Dès lors, il convient d’« expliciter ce qui, dans les attentes de
l’école, pénalise les enfants de milieux populaires. » Voilà la
solution du constructivisme explicité.
Mais qu’est-ce que cette fameuse « pédagogie explicite » pour Rayou ?
Autant les principes d’instruction de Barak Rosenshine sont clairs et nets,
autant les prescriptions des partisans d’« enseigner plus explicitement »
sont floues. Mais on peut les résumer : il faut expliquer les consignes au début, puis
laisser patauger les élèves, et enfin les faire expliciter leurs trouvailles en
espérant qu’ils ne se soient pas noyés en cours de route. Voilà la grande
solution du constructivisme explicité.
Mais, comme je le disais, les explications sont
beaucoup plus nébuleuses. L’auteur commence par dire que « s’il est assez facile de s’entendre sur ce
principe d’explicitation, il est beaucoup moins évident de le mettre en œuvre. »
En effet, puisqu’on ne sait pas trop ce qu’il faut faire précisément. Rayou se
lance alors dans une démonstration qui, sans le vouloir, devient ridicule :
« Vouloir tout expliciter rencontre
en effet rapidement une impossibilité logique. Car remplir un tel programme
supposerait qu’on explicite les termes par lesquels on explicite, puis ceux
grâce auxquels on a explicité et ainsi de suite selon une régression à
l’infini. » Régression surtout de l’argumentation : qui irait se
perdre à expliciter à l’infini ? Conclusion : « Il faut donc respecter un principe de
réticence, au détriment d’une explicitation totale. » Quelle est donc
cette « explicitation totale » ? Attention au niveau
scientifique de ce qui suit. L’explicitation totale, c’est « l’effet Topaze, dans lequel, par exemple,
la restitution exhaustive de la graphie des mots : les moutonsses étaieuennt...
» (n’ayons pas peur des pagnolades). C’est aussi « l’effet Jourdain, dans lequel l’enseignant donne, sans qu’elle soit
jouée, le gain de la partie à l’élève, (…) à la manière du maître de philosophie
du Bourgeois gentilhomme qui valide comme « prose » des propos triviaux de son
élève. » Pourtant, les évaluations constructivistes sont célèbres pour
leur générosité, sous couvert d’un vernis de bienveillance et d’une réalité de
laxisme. L’effet Jourdain permet de masquer aux élèves, aux parents et au
système éducatif, la réalité des apprentissages misérables et fragiles menés dans
les classes par découverte. L’évaluation constructiviste est l’équivalent dans
le domaine éducatif des fameux villages Potemkine.
Pour l’auteur, il n’est pas question de
revenir sur les pratiques inefficaces qui ont mis l’école française à genoux.

------------------------------

- [OBJECTIF DE LA TÂCHE]: Recopiez à l’identique, dans le texte sur la pédagogie explicite, le passage qui s’ouvre sur les mots contenant « Dès lors, il » et se termine par « pour Rayou ? ».

------------------------------

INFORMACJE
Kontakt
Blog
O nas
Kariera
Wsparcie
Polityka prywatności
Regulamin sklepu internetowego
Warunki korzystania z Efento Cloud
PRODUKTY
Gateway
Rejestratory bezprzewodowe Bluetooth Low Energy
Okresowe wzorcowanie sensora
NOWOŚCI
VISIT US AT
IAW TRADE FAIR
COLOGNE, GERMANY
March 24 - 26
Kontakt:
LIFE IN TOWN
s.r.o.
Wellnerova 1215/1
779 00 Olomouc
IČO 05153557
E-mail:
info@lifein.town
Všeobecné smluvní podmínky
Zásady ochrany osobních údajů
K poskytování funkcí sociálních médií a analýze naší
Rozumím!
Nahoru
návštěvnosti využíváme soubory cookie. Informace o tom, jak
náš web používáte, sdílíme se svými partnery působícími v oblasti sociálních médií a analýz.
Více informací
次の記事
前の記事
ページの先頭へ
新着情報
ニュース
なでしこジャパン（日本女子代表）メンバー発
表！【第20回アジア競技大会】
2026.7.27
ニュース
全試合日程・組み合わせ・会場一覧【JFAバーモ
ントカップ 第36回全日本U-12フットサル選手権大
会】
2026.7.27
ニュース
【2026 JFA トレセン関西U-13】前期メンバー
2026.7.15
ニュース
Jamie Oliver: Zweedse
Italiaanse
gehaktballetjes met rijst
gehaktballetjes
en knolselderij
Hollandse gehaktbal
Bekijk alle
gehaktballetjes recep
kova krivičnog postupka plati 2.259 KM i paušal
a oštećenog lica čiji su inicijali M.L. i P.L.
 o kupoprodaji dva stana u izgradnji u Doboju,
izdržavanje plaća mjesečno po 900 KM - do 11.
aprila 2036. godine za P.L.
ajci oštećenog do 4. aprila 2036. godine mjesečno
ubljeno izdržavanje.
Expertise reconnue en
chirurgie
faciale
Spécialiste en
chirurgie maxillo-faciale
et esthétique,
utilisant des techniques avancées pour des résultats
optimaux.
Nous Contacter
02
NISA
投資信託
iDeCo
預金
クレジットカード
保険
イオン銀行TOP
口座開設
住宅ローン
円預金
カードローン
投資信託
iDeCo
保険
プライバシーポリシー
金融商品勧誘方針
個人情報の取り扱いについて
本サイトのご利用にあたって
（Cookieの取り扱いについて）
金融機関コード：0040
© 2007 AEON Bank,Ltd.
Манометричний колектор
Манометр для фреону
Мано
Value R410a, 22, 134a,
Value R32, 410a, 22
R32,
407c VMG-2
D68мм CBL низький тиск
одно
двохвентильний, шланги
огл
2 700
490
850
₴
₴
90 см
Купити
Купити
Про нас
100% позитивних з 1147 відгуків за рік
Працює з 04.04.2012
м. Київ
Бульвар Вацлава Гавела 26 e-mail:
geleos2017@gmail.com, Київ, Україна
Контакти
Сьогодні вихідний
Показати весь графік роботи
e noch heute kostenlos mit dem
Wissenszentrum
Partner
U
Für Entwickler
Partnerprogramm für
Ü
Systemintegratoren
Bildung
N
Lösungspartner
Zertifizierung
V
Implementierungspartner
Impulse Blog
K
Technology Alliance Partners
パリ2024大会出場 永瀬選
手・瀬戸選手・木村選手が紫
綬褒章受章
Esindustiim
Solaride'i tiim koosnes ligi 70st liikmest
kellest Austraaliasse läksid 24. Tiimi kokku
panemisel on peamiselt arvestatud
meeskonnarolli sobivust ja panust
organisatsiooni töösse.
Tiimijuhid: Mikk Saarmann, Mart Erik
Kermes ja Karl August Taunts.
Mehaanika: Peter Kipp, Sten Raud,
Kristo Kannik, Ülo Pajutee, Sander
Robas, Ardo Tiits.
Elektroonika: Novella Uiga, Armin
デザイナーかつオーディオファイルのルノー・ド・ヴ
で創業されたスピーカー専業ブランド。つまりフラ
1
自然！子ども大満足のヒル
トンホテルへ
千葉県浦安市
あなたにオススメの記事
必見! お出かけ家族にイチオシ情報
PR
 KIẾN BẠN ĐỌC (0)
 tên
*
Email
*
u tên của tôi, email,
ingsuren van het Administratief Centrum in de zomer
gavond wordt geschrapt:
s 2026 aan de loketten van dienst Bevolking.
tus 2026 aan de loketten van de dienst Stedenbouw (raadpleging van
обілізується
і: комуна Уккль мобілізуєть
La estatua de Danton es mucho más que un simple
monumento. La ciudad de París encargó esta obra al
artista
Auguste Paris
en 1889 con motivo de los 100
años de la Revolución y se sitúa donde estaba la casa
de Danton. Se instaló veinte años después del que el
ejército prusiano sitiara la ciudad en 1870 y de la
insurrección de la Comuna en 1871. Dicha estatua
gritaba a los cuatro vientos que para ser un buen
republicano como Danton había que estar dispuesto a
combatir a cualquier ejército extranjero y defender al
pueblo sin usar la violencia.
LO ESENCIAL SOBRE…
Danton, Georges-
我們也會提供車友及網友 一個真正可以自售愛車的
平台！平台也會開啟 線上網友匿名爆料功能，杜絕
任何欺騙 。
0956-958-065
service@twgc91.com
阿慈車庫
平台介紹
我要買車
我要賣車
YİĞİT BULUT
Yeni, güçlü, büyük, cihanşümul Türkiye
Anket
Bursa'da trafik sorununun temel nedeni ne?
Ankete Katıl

------------------------------

- [SOLUTION DE LA TÂCHE]:
Dès lors, il convient d’« expliciter ce qui, dans les attentes de
l’école, pénalise les enfants de milieux populaires. » Voilà la
solution du constructivisme explicité.
Mais qu’est-ce que cette fameuse « pédagogie explicite » pour Rayou ?